We anticipate the manual will address issues of interpretation and administrative issues that have no statutory or regulatory basis. These dos and don’ts may include:

  • The timing of examinations and application submissions (as some states require exams before submitting an application and some after);
  • Regular updating of exams to ensure they reflect current law;
  • Ensuring that pre-licensing education courses have some relationship to the material covered in the exams;
  • Fair exam pass rates that do not intentionally mandate a certain number fail, as some have alleged;
  • Removing unnecessary obstacles to timely and convenient re-testing for individuals who do fail the exam;
  • Streamlining the process by doing such things as scoring exams quickly and making fingerprinting easily available;
  • Providing interpretations of the model act that explain how the drafters intended the language to be implemented by states; and
  • Including a complete set of documents related to producer licensing. This includes the act, an NAIC FAQ document, NAIC bulletins and all uniform applications.

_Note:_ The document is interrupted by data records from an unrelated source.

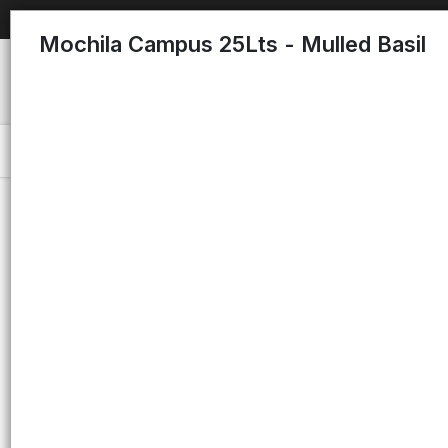
Mochila Campus 25Lts - Mulled Basil
Menú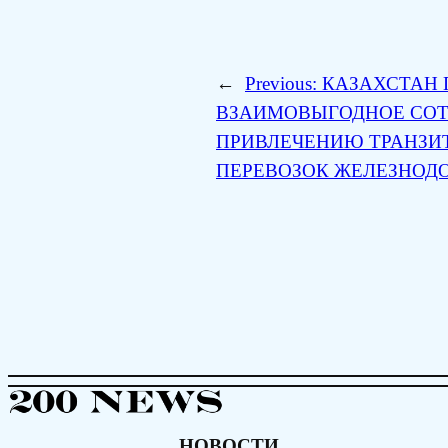
←
Previous:
КАЗАХСТАН 
ВЗАИМОВЫГОДНОЕ СОТ
ПРИВЛЕЧЕНИЮ ТРАНЗИ
ПЕРЕВОЗОК ЖЕЛЕЗНОД
НОВОСТИ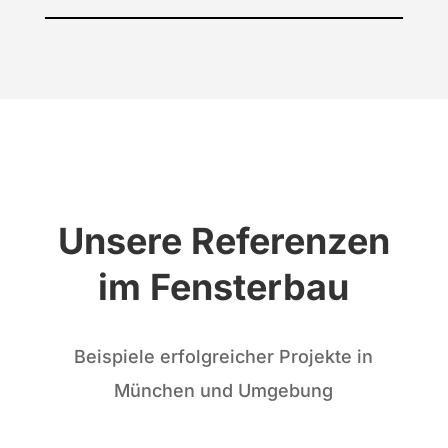
Unsere Referenzen
im Fensterbau
Beispiele erfolgreicher Projekte in
München und Umgebung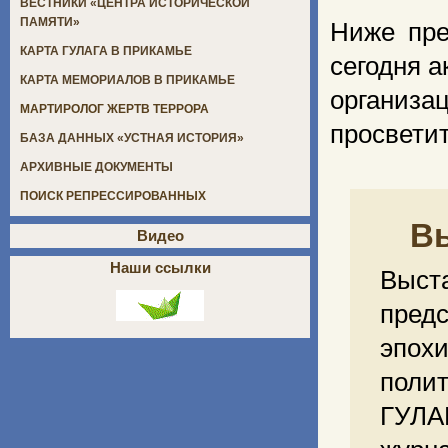
ВЕСТНИКИ «ЦЕНТРА ИСТОРИЧЕСКОЙ
ПАМЯТИ»
Ниже пре
КАРТА ГУЛАГА В ПРИКАМЬЕ
сегодня а
КАРТА МЕМОРИАЛОВ В ПРИКАМЬЕ
органи
МАРТИРОЛОГ ЖЕРТВ ТЕРРОРА
просветит
БАЗА ДАННЫХ «УСТНАЯ ИСТОРИЯ»
АРХИВНЫЕ ДОКУМЕНТЫ
ПОИСК РЕПРЕССИРОВАННЫХ
В
Видео
Наши ссылки
Выст
пред
эпохи
полит
ГУЛА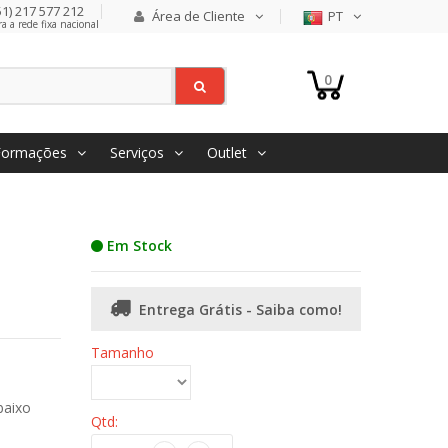
1) 217 577 212
Área de Cliente
PT
 a rede fixa nacional
0
Formações
Serviços
Outlet
Em Stock
Entrega Grátis - Saiba como!
Tamanho
baixo
Qtd: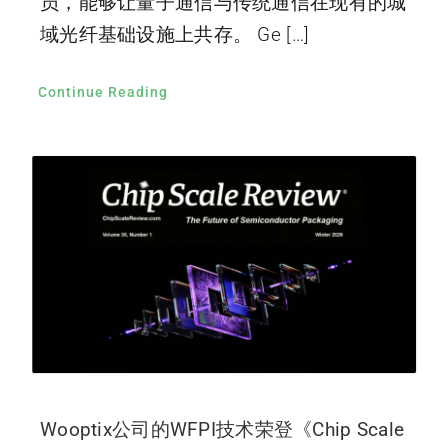
员，能够让量子通信与传统通信在现有的城
域光纤基础设施上共存。 Ge […]
Continue Reading
Wooptix公司的WFPI技术荣登《Chip Scale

At this point, the manual is an industry product. Although we are working with a staff liaison from the NAIC, they have not given it their final blessing or been involved in developing the content. Regulators at a recent meeting of the NAIC’s Producer Licensing Working Group appeared to resist the manual. So, like everything involving the states, this will be an uphill struggle, but we believe there are some tangible benefits that can be gained—not the least of which is our ability to use the handbook in discussions with the states when rogue regulators take action conflicting with manual procedures and interpretations.

We welcome your thoughts and suggestions on how we address issues in the handbook. This is a relatively straightforward way to push for change. The more information we have, the better.